- Born: Canberra, Australia
- Education: B.Sc. Australian National University PhD University of Chicago
- Awards: Charles Schuchert Award (1999) Guggenheim Fellowship (1997) NSF National Young Investigator Award (1992) University Medal (1984) Tillyard Prize (1984)
- Scientific career
- Fields: Paleontology Paleobiology
- Workplaces: University of California, Los Angeles (1991–1999) Harvard University (1999–2009) University of California, Berkeley (2010–)

= Charles R. Marshall =

Australian paleobiologist

Charles Richard Marshall is an Australian paleobiologist and the director of the University of California Museum of Paleontology, where he is also a professor in the department of Integrative Biology at the University of California, Berkeley.

==Career==
Marshall graduated with honours in Palaeontology, Mathematics, and Zoology from the Australian National University in 1984 (B.Sc., 1st Class Honours), and received his Ph.D. in Evolutionary Biology from the University of Chicago in 1989, with paleobiologist David M. Raup and cell biologist Hewson Swift as his advisors.
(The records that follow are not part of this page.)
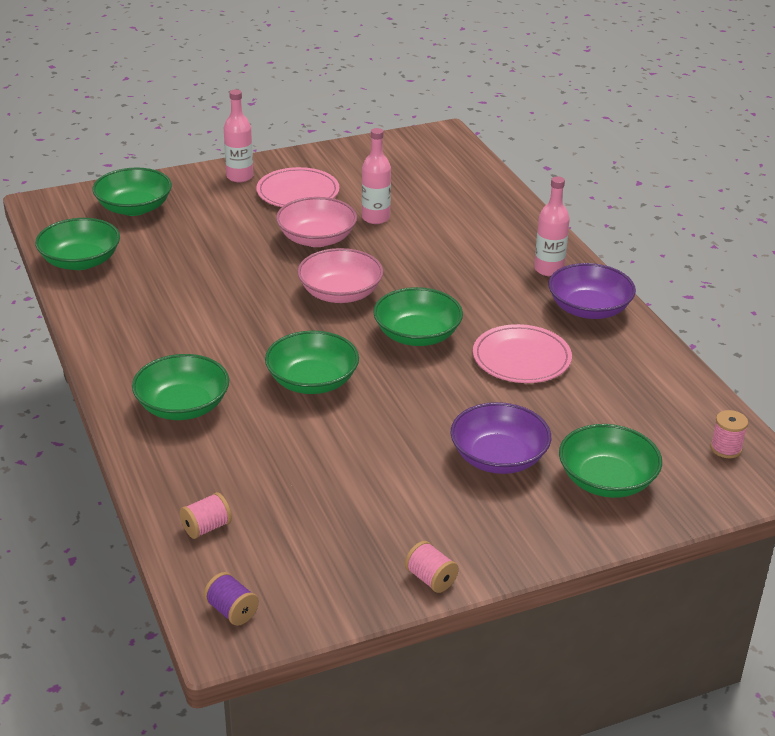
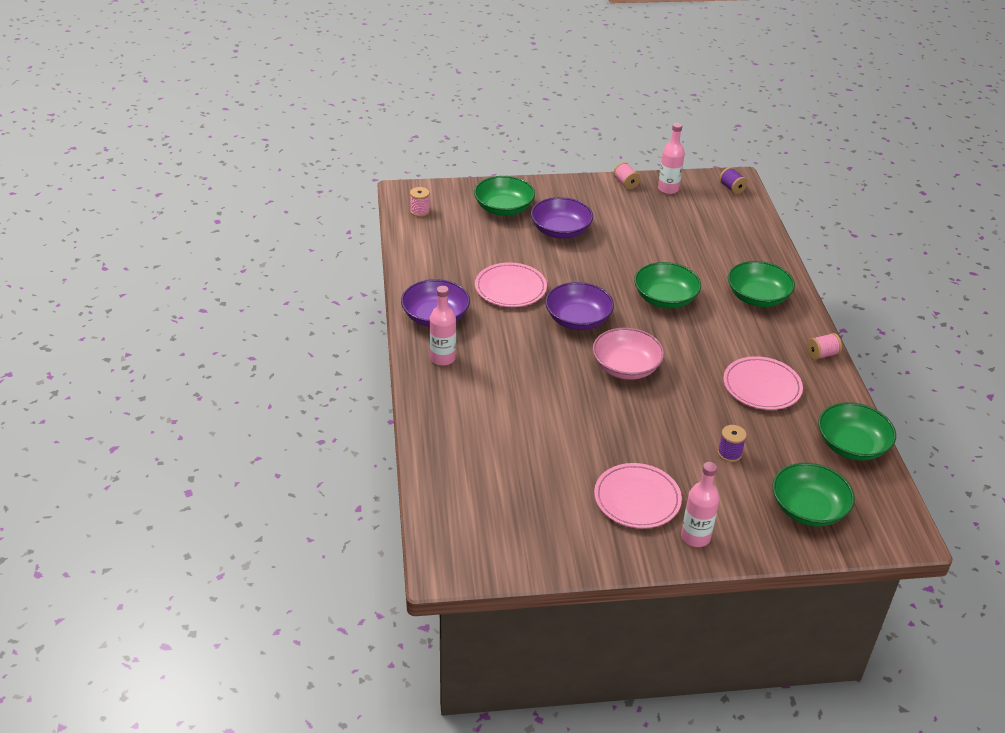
camera: 165 degrees left, 5 degrees up
pink spool [180,492,232,539] -> pink spool moved to [807,333,842,360]
pink bowl [276,197,357,247] -> none
pink bottle [362,128,391,224] -> pink bottle moved to [658,123,685,194]
green bowl [373,287,463,346] -> purple bowl [545,282,614,330]
none -> purple spool [718,425,747,462]
none -> pink plate [723,356,803,410]

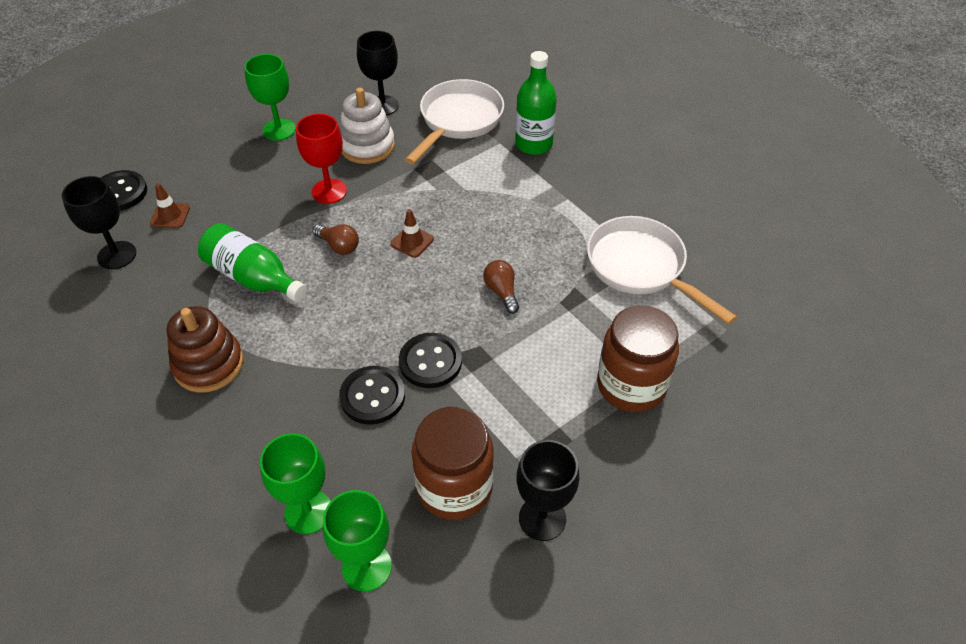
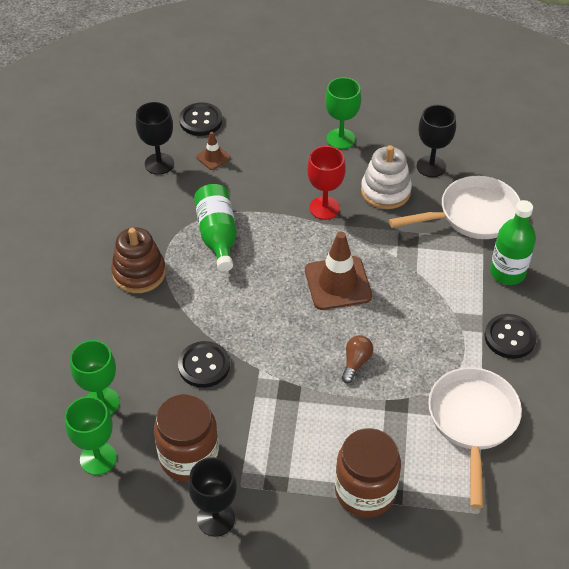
camera: 45 degrees right, 0 degrees up
brown light bulb [312,224,359,255] -> none
brown traffic cone [390,209,434,258] -> brown traffic cone [305,232,372,310], size x1.99
black button [399,333,462,388] -> black button moved to [484,314,537,359]

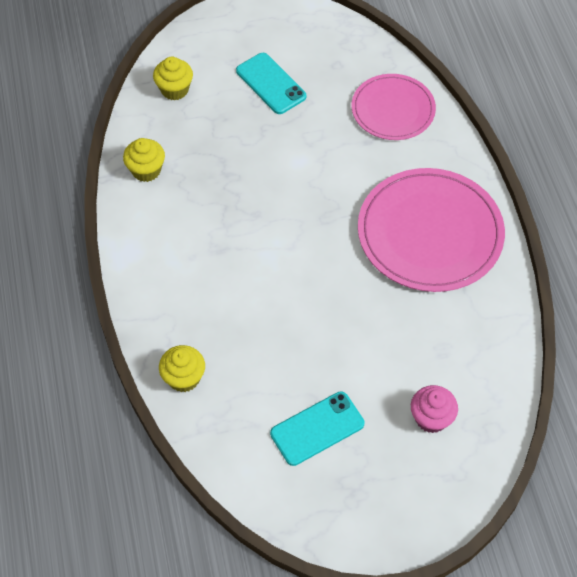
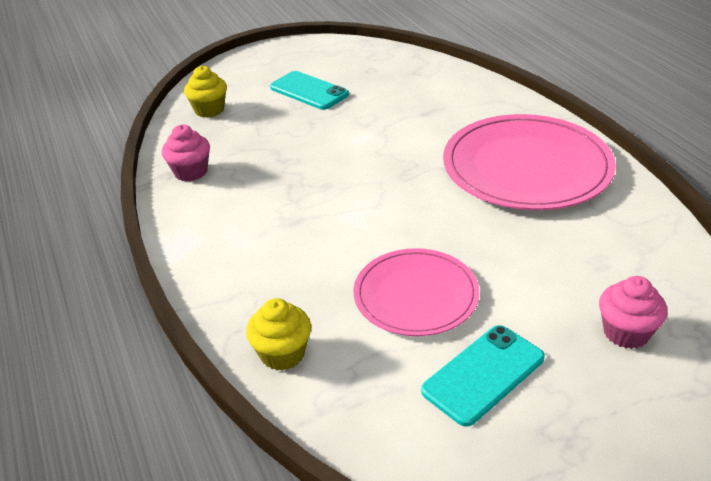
camera: 10 degrees left, 20 degrees down
yellow cupcake [123,138,165,182] -> pink cupcake [162,125,210,182]
pink plate [352,74,436,140] -> pink plate moved to [354,248,479,336]

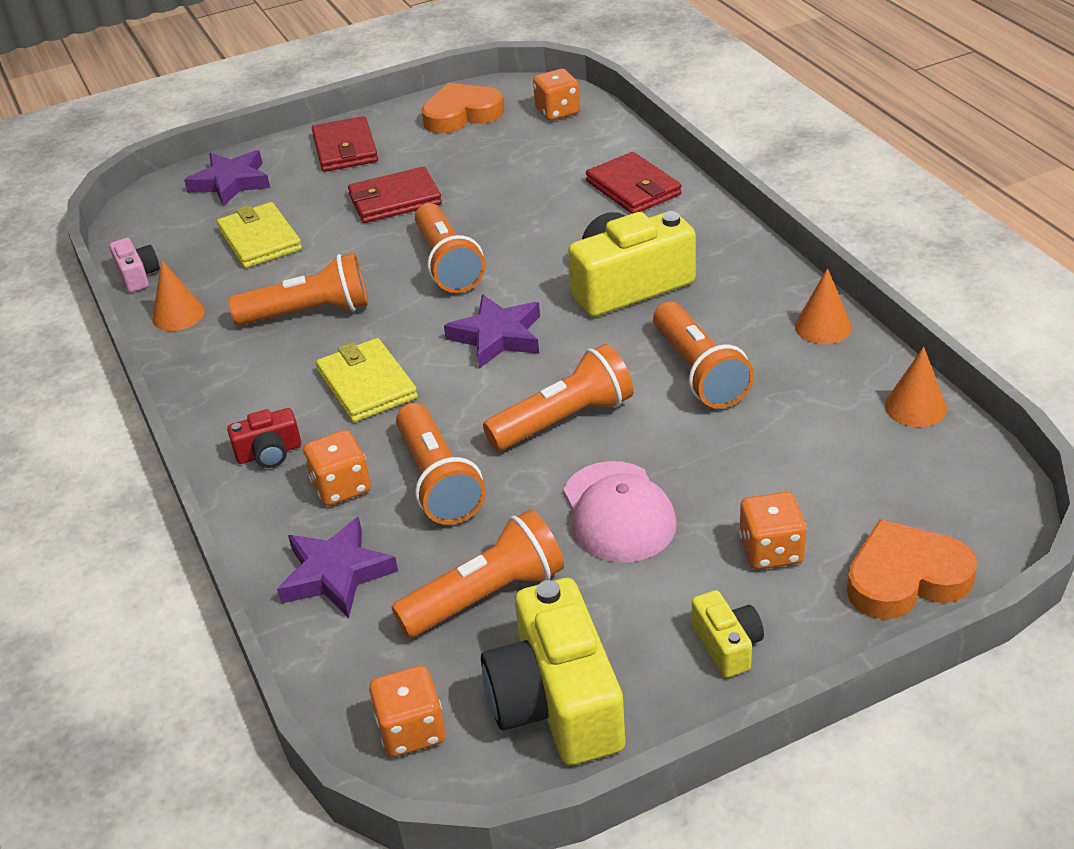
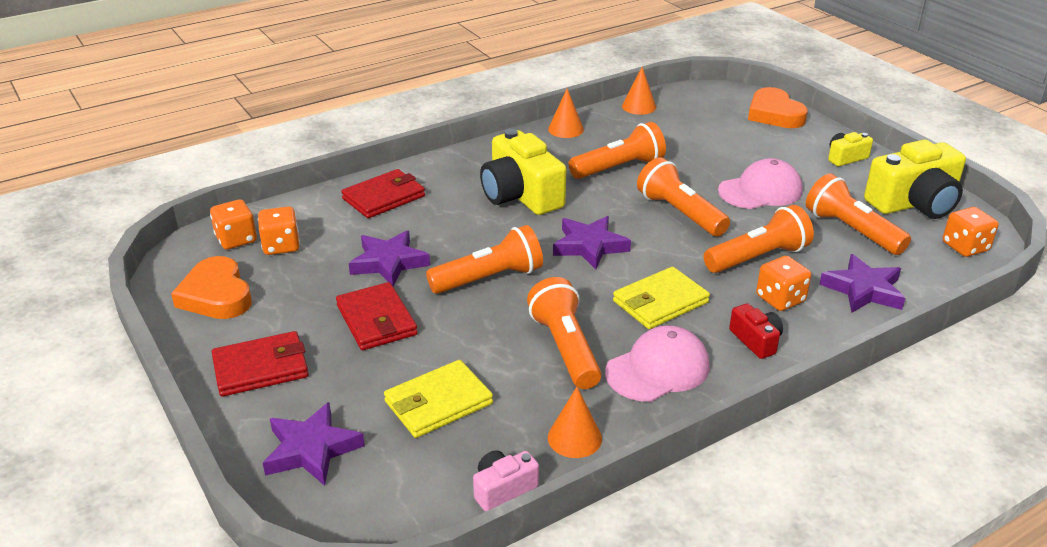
camera: 100 degrees left, 5 degrees down
orange dice [739,492,807,570] -> orange dice moved to [258,206,300,255]
none -> purple star [349,230,430,286]
none -> pink cap [605,325,710,402]

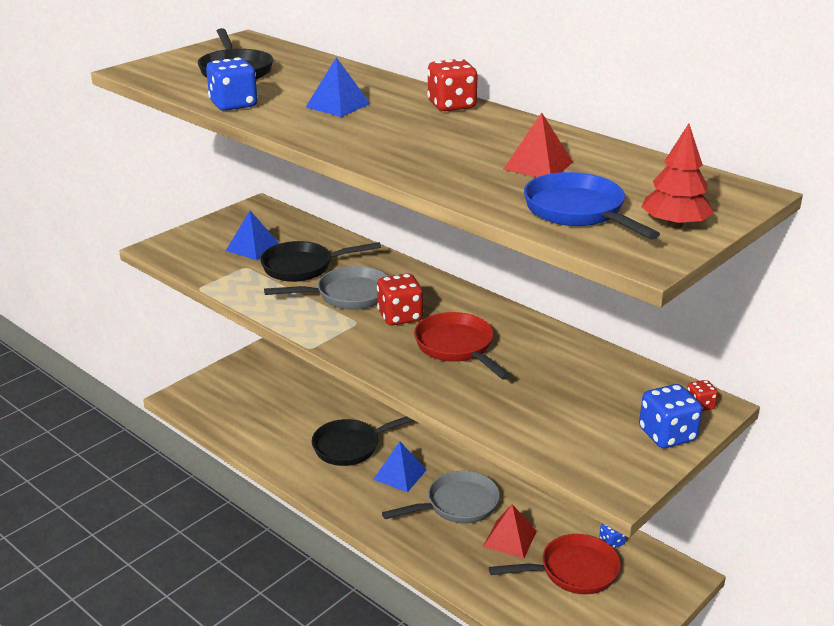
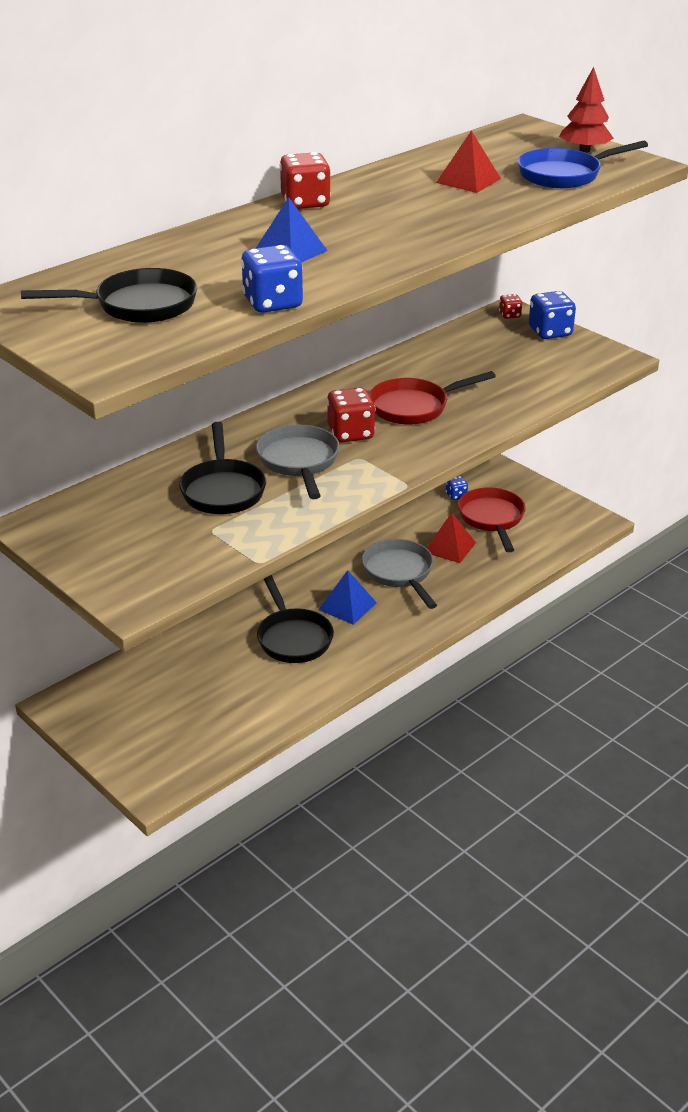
camera: 85 degrees left, 5 degrees up
blue pyramid [226,211,280,260] -> none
He then did an NIH (NRSA) postdoc with evolutionary developmental biologist Rudy Raff at Indiana University from 1989 to 1991. He taught at UCLA from 1991 to 1999, except for the period of his Guggenheim Fellowship spent at the Smithsonian Institution, at Harvard from 1999 to 2009, where he was also a curator at the Museum of Comparative Zoology, and at UC Berkeley since 2010, for which period he has also been director of the UCMP, replacing interim director Roy L. Caldwell. He has been on the Board of Reviewing Editors for Science since 2009.

==Research==
Marshall's first prominent work was on using confidence intervals to better estimate the full stratigraphic range of a lineage. This work led him to propose with Peter Ward that the fossil record of the Mollusca suggested that the extinction at the Cretaceous-Paleogene boundary may have been due in part to marine regression. It also led to revised estimates of the origination times and fidelity of the fossil record for various lineages, including primates and orchids (with the description of Meliorchis). In 1993, he found empirical evidence for exceptions to Dollo's law of irreversibility with Elizabeth and Rudolf Raff. His studies on diversity through time included being a Principal Investigator on the grant that led to the creation of the Paleobiology Database with John Alroy. He has also worked on major transitions in the history of life, including the Cambrian explosion.